Question

Two blocks of masses in the ratio \( m:n \) are connected by a light inextensible string passing over a frictionless fixed pulley. If the system of the blocks is released from rest, then the acceleration of the centre of mass of the system of the blocks is (g = acceleration due to gravity)

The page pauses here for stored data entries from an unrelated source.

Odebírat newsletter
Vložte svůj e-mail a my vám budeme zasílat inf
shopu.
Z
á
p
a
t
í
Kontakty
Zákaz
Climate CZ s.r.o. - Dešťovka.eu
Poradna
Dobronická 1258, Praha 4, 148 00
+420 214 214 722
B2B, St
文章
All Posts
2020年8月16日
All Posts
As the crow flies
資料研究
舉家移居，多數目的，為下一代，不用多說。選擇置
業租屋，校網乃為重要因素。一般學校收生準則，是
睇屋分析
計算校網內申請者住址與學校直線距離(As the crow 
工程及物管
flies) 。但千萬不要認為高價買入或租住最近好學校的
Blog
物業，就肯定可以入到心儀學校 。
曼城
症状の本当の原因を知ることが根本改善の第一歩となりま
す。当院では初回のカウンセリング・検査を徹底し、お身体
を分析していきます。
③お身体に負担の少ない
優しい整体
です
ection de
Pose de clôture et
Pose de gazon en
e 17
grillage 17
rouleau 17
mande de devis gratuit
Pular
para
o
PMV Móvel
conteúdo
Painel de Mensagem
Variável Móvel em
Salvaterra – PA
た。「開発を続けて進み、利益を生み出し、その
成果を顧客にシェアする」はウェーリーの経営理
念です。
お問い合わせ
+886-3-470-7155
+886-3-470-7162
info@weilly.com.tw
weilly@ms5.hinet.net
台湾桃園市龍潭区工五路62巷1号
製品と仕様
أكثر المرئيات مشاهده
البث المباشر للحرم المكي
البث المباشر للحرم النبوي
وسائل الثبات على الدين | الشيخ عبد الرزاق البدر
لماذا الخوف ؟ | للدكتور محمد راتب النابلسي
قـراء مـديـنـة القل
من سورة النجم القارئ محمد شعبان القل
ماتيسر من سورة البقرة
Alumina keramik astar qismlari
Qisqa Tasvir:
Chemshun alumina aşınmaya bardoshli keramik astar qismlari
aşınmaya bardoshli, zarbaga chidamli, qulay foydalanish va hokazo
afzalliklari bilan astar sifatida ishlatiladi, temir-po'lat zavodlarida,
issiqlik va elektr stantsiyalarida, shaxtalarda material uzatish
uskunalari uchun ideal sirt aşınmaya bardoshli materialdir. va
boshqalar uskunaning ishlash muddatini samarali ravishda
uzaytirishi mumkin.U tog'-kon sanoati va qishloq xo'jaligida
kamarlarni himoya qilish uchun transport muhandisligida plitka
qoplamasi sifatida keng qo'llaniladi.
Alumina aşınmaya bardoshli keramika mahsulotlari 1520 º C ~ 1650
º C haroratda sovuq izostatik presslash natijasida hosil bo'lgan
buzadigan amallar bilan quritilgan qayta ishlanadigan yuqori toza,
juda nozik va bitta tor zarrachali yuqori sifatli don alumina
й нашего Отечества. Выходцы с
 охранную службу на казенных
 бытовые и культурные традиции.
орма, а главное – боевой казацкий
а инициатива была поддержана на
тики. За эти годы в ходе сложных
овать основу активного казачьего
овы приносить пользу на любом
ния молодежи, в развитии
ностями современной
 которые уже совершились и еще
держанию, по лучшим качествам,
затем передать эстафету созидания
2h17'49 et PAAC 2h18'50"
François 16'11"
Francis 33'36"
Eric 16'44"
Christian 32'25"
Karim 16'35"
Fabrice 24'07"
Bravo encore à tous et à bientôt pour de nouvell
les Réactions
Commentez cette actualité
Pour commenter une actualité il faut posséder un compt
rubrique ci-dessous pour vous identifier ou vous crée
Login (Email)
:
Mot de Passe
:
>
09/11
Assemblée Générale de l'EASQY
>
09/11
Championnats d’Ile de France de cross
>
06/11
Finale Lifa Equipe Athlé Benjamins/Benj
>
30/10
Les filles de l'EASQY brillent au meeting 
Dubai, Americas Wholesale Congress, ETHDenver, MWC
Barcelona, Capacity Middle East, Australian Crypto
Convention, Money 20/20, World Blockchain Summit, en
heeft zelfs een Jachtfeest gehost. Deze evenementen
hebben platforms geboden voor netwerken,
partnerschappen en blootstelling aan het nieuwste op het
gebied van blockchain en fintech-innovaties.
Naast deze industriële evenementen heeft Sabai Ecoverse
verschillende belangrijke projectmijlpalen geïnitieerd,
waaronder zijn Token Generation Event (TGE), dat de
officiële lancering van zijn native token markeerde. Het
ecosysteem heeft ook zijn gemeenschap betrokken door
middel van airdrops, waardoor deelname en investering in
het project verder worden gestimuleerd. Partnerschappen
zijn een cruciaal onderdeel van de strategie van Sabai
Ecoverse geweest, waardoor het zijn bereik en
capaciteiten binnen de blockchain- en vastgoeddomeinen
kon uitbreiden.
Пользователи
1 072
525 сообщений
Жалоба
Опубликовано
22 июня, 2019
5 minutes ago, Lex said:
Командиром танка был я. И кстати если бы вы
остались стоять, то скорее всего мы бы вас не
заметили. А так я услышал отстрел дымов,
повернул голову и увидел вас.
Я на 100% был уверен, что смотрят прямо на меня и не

• A. \( \left(\frac{m+n}{m-n}\right)^2 g \)
• B. \( \left(\frac{m-n}{m+n}\right)^2 g \)
• C. \( \left(\frac{m+n}{m-n}\right) g \)
• D. \( \left(\frac{m-n}{m+n}\right) g \)

Hint:

Acceleration of block in Atwood machine: \( a = \frac{\Delta m}{\sum m} g \). Acceleration of Center of Mass: \( a_{cm} = \left( \frac{\Delta m}{\sum m} \right) a = \left( \frac{\Delta m}{\sum m} \right)^2 g \).

Answer 1

The Correct Option is B

Step 1: Understanding the Concept:

We have an Atwood machine with masses \( M_1 \) and \( M_2 \) where \( M_1/M_2 = m/n \). We need to find the acceleration of the center of mass \( a_{cm} \). The individual acceleration of the blocks is \( a \). \( a_{cm} = \frac{M_1 a_1 + M_2 a_2}{M_1 + M_2} \).
Step 2: Key Formula or Approach:

1. Acceleration of blocks: \( a = \frac{|M_1 - M_2|}{M_1 + M_2} g \). 2. Acceleration of Center of Mass: Since one moves up and one down, \( a_1 = a \) and \( a_2 = -a \) (or vice versa). \( a_{cm} = \frac{M_1(a) + M_2(-a)}{M_1 + M_2} = a \frac{M_1 - M_2}{M_1 + M_2} \).
Step 3: Detailed Explanation:

Let the masses be \( m \) and \( n \) (proportionality constants cancel out in ratios). Acceleration of the blocks magnitude: \[ a = \frac{m - n}{m + n} g \] (Assuming \( m \textgreater n \), direction is towards \( m \)). Vector acceleration of Center of Mass: \[ \vec{a}_{cm} = \frac{m \vec{a}_m + n \vec{a}_n}{m + n} \] If \( m \) moves down, \( \vec{a}_m = a \hat{j} \) (down). \( n \) moves up, \( \vec{a}_n = -a \hat{j} \) (up). Wait, let's set down as positive. \( \vec{a}_m = a \). \( \vec{a}_n = -a \). \[ a_{cm} = \frac{m(a) + n(-a)}{m + n} = a \frac{m - n}{m + n} \] Substitute \( a = \frac{m - n}{m + n} g \): \[ a_{cm} = \left( \frac{m - n}{m + n} g \right) \left( \frac{m - n}{m + n} \right) \] \[ a_{cm} = \left( \frac{m - n}{m + n} \right)^2 g \]
Step 4: Final Answer:

The acceleration of the centre of mass is \( \left(\frac{m-n}{m+n}\right)^2 g \).